Keypoint text descriptions

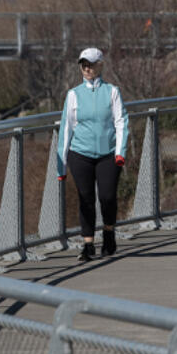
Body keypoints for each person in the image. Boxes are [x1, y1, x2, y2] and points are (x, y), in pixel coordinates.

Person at [56, 47, 129, 261]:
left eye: (91, 64)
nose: (86, 68)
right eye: (83, 64)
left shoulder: (112, 92)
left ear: (100, 65)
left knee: (107, 197)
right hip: (80, 154)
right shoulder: (73, 95)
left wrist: (120, 151)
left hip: (108, 154)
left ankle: (108, 232)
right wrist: (60, 165)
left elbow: (121, 121)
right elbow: (66, 129)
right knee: (85, 198)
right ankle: (88, 244)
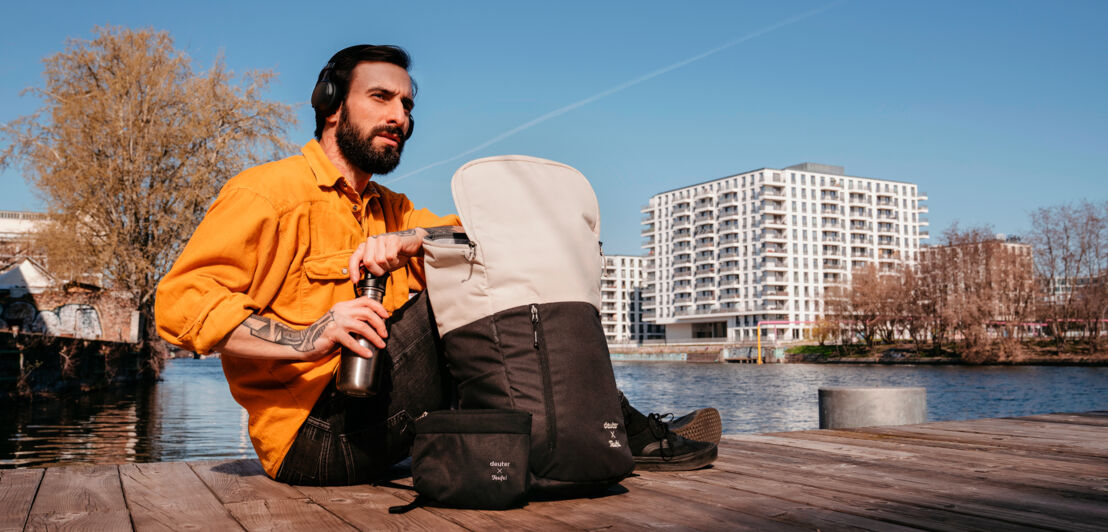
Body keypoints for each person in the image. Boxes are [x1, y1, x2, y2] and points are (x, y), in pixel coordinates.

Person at [155, 44, 719, 486]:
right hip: (316, 438)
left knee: (492, 258)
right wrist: (313, 336)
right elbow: (180, 306)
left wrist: (413, 238)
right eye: (381, 98)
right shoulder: (268, 194)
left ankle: (592, 429)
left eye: (407, 105)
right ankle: (622, 431)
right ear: (330, 104)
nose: (400, 116)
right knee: (462, 292)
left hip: (382, 421)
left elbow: (487, 233)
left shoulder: (393, 210)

▸ **What needs to be done**
Using the records above, print exactly the run of lines that starts with the line with "left hip: (108, 154)" and goes on through the line with "right eye: (381, 98)", pictures excluded.

▸ **Answer area**
left hip: (108, 154)
left ankle: (108, 232)
right wrist: (60, 165)
left elbow: (121, 121)
right elbow: (66, 129)
right knee: (85, 198)
right ankle: (88, 244)
Body keypoints for each person in the image. Boxes are [x1, y1, x2, y2] and points are (x, y), in pixel coordinates.

Person at [155, 44, 719, 486]:
right hip: (316, 438)
left knee: (492, 258)
right wrist: (313, 336)
right elbow: (180, 306)
left wrist: (413, 238)
right eye: (381, 98)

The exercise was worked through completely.